**** EXERCISE INPUT ****
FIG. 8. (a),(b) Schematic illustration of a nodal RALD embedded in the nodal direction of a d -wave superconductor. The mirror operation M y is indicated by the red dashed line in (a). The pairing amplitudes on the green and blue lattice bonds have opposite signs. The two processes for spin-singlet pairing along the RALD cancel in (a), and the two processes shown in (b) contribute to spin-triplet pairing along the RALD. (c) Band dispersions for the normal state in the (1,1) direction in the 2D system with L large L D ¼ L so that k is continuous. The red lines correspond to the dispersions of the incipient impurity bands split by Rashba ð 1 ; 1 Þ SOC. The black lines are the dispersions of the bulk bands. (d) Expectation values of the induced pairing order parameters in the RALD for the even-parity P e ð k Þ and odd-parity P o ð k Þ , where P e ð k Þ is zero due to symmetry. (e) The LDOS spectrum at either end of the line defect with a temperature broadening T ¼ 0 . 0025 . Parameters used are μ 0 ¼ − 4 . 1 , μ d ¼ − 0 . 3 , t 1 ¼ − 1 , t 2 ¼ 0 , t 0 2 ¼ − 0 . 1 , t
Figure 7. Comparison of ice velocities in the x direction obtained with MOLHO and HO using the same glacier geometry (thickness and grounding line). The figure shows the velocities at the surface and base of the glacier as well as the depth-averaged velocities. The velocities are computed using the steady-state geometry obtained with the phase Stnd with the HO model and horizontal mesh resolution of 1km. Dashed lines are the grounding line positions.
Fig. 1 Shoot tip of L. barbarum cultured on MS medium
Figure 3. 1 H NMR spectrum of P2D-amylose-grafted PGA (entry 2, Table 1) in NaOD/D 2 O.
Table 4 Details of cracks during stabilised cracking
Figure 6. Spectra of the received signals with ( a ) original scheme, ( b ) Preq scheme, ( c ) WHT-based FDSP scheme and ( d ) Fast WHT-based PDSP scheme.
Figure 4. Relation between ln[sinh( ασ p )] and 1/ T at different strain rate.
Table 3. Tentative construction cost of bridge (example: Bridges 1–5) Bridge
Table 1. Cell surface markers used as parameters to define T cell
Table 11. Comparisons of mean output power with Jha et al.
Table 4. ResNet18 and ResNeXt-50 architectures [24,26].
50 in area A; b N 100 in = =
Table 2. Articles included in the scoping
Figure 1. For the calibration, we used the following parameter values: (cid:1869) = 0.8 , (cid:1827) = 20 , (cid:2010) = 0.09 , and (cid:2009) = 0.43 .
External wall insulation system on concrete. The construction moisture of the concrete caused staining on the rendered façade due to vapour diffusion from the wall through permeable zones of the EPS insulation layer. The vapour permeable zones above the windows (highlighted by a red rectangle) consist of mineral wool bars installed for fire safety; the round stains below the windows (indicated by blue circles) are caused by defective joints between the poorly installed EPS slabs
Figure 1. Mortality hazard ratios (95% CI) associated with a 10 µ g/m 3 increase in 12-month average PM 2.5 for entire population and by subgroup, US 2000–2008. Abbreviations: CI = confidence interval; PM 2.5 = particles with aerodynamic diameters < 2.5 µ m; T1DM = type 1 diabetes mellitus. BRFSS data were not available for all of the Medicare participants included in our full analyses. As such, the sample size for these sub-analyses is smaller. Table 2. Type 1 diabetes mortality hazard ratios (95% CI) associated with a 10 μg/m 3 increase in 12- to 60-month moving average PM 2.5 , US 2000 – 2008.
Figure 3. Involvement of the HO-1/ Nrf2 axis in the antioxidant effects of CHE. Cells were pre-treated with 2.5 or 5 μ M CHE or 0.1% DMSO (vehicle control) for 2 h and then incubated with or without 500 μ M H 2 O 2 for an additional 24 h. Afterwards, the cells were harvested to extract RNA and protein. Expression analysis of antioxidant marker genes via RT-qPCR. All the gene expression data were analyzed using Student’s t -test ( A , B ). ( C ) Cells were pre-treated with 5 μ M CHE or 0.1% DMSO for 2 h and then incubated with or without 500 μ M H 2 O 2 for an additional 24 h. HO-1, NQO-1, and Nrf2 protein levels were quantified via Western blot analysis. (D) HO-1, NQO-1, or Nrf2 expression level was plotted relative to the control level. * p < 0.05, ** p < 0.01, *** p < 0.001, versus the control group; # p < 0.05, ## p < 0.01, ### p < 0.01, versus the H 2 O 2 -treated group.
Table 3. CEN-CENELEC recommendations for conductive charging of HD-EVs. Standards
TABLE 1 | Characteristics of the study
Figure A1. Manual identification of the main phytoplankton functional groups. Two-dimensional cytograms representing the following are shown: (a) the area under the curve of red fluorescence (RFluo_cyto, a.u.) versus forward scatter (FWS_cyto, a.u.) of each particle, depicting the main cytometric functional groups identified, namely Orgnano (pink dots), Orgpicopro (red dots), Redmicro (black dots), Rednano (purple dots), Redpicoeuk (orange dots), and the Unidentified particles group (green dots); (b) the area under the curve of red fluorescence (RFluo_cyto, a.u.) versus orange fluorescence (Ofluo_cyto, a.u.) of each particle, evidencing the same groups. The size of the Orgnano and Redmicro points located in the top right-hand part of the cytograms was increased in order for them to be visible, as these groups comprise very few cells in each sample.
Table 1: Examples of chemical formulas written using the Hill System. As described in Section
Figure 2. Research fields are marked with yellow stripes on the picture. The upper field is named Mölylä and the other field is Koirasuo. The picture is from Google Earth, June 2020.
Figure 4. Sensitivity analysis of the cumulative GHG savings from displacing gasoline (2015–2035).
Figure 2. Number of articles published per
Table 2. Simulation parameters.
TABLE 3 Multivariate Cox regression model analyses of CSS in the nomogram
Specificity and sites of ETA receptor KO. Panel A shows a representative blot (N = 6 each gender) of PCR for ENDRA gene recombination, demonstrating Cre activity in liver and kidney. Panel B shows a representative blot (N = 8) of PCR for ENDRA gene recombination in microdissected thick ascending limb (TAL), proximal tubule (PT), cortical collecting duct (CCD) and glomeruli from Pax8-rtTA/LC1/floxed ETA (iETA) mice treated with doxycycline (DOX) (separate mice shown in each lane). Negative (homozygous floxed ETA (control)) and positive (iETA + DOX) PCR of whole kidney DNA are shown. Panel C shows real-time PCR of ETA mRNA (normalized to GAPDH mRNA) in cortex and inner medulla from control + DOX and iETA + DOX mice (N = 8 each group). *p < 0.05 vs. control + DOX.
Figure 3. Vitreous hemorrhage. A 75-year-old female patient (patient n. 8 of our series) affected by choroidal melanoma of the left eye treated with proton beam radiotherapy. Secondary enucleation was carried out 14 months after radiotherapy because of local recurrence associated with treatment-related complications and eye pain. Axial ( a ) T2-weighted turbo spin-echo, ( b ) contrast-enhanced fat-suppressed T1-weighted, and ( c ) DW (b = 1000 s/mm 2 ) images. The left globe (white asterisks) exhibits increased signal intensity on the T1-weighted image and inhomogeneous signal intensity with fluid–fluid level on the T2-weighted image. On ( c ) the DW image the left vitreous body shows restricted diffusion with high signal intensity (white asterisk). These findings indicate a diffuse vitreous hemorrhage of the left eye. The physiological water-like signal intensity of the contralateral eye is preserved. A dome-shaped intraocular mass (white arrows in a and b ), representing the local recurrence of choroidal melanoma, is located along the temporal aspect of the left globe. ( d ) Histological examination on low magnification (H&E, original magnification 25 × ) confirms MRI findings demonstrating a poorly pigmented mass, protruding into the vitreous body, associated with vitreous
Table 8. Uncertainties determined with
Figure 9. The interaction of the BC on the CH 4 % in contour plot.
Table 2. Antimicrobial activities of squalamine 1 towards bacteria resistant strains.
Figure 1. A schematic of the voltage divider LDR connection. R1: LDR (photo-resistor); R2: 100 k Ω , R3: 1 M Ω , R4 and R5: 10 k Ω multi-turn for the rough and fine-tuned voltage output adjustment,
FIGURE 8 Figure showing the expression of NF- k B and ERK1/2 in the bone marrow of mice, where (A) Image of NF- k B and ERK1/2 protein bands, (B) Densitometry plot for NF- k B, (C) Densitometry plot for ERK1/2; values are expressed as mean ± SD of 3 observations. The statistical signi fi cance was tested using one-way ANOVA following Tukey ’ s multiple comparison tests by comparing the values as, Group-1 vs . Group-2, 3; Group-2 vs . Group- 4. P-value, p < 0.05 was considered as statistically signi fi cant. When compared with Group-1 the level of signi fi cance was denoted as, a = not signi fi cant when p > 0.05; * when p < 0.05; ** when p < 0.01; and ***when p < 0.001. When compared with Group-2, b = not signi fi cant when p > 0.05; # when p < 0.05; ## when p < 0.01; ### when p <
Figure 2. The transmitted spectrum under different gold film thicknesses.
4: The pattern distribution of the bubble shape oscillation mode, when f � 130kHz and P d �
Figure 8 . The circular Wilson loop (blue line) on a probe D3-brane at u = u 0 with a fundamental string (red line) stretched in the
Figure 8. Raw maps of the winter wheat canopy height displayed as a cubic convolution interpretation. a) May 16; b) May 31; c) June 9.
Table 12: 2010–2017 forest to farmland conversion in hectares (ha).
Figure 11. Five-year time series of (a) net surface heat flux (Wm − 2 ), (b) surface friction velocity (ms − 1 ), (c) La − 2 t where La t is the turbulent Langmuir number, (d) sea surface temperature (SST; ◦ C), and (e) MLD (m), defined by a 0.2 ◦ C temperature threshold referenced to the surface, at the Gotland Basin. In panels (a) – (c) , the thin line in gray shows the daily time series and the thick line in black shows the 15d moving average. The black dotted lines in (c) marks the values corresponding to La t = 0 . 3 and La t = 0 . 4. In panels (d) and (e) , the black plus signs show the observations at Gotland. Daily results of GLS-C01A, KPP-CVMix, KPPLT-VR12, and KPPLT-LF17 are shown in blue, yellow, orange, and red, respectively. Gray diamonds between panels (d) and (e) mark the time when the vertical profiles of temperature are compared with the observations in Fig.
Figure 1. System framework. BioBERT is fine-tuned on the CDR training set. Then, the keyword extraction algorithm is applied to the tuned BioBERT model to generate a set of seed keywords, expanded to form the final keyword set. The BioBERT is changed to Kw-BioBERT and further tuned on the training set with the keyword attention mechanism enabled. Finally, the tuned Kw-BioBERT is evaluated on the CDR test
****
EXERCISE DESCRIPTION: What belongs in the answer is each line from the listing above that contains "located".

SOLUTION BELOW:
Figure A1. Manual identification of the main phytoplankton functional groups. Two-dimensional cytograms representing the following are shown: (a) the area under the curve of red fluorescence (RFluo_cyto, a.u.) versus forward scatter (FWS_cyto, a.u.) of each particle, depicting the main cytometric functional groups identified, namely Orgnano (pink dots), Orgpicopro (red dots), Redmicro (black dots), Rednano (purple dots), Redpicoeuk (orange dots), and the Unidentified particles group (green dots); (b) the area under the curve of red fluorescence (RFluo_cyto, a.u.) versus orange fluorescence (Ofluo_cyto, a.u.) of each particle, evidencing the same groups. The size of the Orgnano and Redmicro points located in the top right-hand part of the cytograms was increased in order for them to be visible, as these groups comprise very few cells in each sample.
Figure 3. Vitreous hemorrhage. A 75-year-old female patient (patient n. 8 of our series) affected by choroidal melanoma of the left eye treated with proton beam radiotherapy. Secondary enucleation was carried out 14 months after radiotherapy because of local recurrence associated with treatment-related complications and eye pain. Axial ( a ) T2-weighted turbo spin-echo, ( b ) contrast-enhanced fat-suppressed T1-weighted, and ( c ) DW (b = 1000 s/mm 2 ) images. The left globe (white asterisks) exhibits increased signal intensity on the T1-weighted image and inhomogeneous signal intensity with fluid–fluid level on the T2-weighted image. On ( c ) the DW image the left vitreous body shows restricted diffusion with high signal intensity (white asterisk). These findings indicate a diffuse vitreous hemorrhage of the left eye. The physiological water-like signal intensity of the contralateral eye is preserved. A dome-shaped intraocular mass (white arrows in a and b ), representing the local recurrence of choroidal melanoma, is located along the temporal aspect of the left globe. ( d ) Histological examination on low magnification (H&E, original magnification 25 × ) confirms MRI findings demonstrating a poorly pigmented mass, protruding into the vitreous body, associated with vitreous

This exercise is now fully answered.